Entrepreneur Joseph Lewis, a reclusive Englishman who made a fortune trading currencies, had bought a stake of about 10 percent in Bear Stearns and stands to lose around $1 billion.

Shares in other U.S. banks were expected to fall on Monday after European banks took another lurch down. By 1000 GMT the DJ Stoxx European banking sector index was down 6 percent at 312, its lowest level since August 2004.

“If you get a crisis of confidence in the wholesale banking space and something the size of Bear Stearns could go under, then people start to panic. You get a real fear factor,” said Simon Maughan, analyst at MF Global in London.

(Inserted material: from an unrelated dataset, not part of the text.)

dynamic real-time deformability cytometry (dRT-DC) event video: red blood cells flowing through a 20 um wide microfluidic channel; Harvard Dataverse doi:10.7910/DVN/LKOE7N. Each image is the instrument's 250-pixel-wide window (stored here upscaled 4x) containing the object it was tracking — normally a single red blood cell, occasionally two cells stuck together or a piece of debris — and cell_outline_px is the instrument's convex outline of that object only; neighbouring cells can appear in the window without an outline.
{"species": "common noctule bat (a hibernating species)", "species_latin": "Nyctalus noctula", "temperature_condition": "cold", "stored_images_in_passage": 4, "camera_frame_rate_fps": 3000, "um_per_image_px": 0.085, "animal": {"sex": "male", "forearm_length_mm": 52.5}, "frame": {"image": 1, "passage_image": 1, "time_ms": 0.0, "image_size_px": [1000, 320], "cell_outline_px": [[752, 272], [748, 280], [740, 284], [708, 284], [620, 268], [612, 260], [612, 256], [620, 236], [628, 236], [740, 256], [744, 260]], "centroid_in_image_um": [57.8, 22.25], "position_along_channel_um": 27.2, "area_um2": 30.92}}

Dirk Hoffman-Becking, analyst at Sanford Bernstein, said European capital markets banks were better positioned than U.S. rivals. “But in the end nobody is safe,” he added.

UBS shares tumbled 13 percent on concern it faces billions more in losses on vulnerable assets, notably for Alt-A mortgages, which are of higher quality than subprime loans but also considered risky and an area where Bears Stearns has been hit. The Alt-A worries sent shares in Britain’s biggest mortgage lender HBOS down 10 percent.

There is a clear crisis of confidence across the financial sector and other measures by the U.S. Federal Reserve to aid liquidity announced on Sunday are unlikely to reassure investors enough, analysts said.

Pressure on banks’ capital positions it also likely to intensify and is expected to prompt many to seek further cash injections from sovereign wealth funds.

But the jittery mood means even well-positioned banks may be reluctant to take advantage of acquisition opportunities, bankers and analysts said.

“I think M&A is too difficult now. This is about catching a falling chainsaw. It’s not just about cutting yourself if you get it wrong, it’s about losing a limb,” a London banker said.

Bear Stearns could have attractive assets for rivals such as Barclays seeking to expand in the United States, but analysts said JPMorgan would be unlikely to sell on any prized assets such as its prime brokerage capabilities, clearing services, equities platform and energy operation.